Falhas metodológicas em levantamento fiscal levam TIT-SP a cancelar cobrança de ICMS
O Tribunal de Impostos e Taxas de São Paulo decidiu negar provimento ao Recurso de Ofício e manter a decisão de primeira instância que cancelou a acusação fiscal referente ao item I.1 do Auto de Infração e Imposição de Multa AIIM nº 5024384-6. O julgamento foi realizado pela Sétima Câmara Julgadora e confirmou a improcedência da autuação relativa à suposta saída de mercadorias sem documentação fiscal, apurada por meio de levantamento fiscal referente aos exercícios de 2017 e 2018.
O auto de infração havia sido lavrado contra uma empresa do setor de distribuição, sob a alegação de falta de recolhimento de ICMS no valor de R$ 1.924.952,47, apurado mediante levantamento fiscal baseado na comparação entre entradas e saídas de mercadorias. A fiscalização utilizou como fundamento o artigo 509 do Regulamento do ICMS do Estado de São Paulo, aprovado pelo Decreto nº 45.490/2000, além de apontar infrações relacionadas aos artigos 58 e 87 do mesmo regulamento. A penalidade aplicada teve como base o artigo 85, inciso I, alínea “a”, da Lei nº 6.374/1989, que disciplina o ICMS no Estado de São Paulo.
Durante o julgamento, foram examinadas as inconsistências apontadas pela defesa em relação à metodologia adotada pela fiscalização. Um dos pontos analisados envolveu o levantamento referente à mercadoria classificada na NCM 4818, relacionada a papel higiênico. Segundo os autos, a fiscalização comparou entradas registradas em rolos com saídas registradas em unidades diversas, como rolos, pacotes e fardos, sem demonstrar a conversão adequada das unidades de medida. A análise do processo indicou que essa inconsistência comprometia a confiabilidade da apuração das diferenças de estoque utilizadas como base para a acusação.

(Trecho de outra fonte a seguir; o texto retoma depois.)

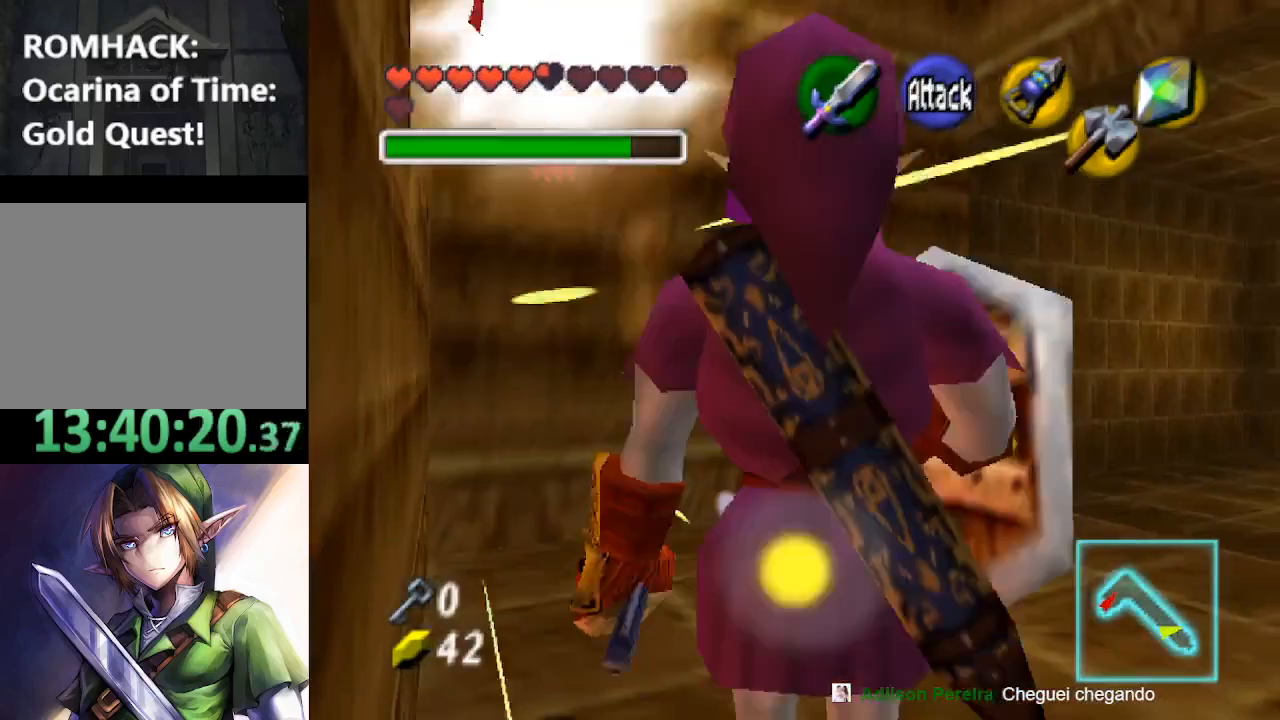
{"buttons": [], "left_stick": "center", "right_stick": "center", "events": [[33, "left_stick", "center"], [267, "left_stick", "up-right"], [367, "X", "down"], [367, "left_stick", "center"], [467, "X", "up"]]}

Outro ponto examinado no julgamento tratou da comparação entre mercadorias classificadas em códigos distintos da NCM. Em um dos exemplos discutidos no processo, a fiscalização cotejou entradas de cobertores com saídas de playgrounds, em razão de erro de classificação na nota fiscal do fornecedor. O próprio auditor reconheceu posteriormente a incorreção do código NCM utilizado, porém a correção não foi refletida no relatório conclusivo do levantamento fiscal. Esse equívoco resultou na indicação de diferença de milhares de unidades de mercadorias, situação considerada incompatível com os elementos documentais constantes dos autos.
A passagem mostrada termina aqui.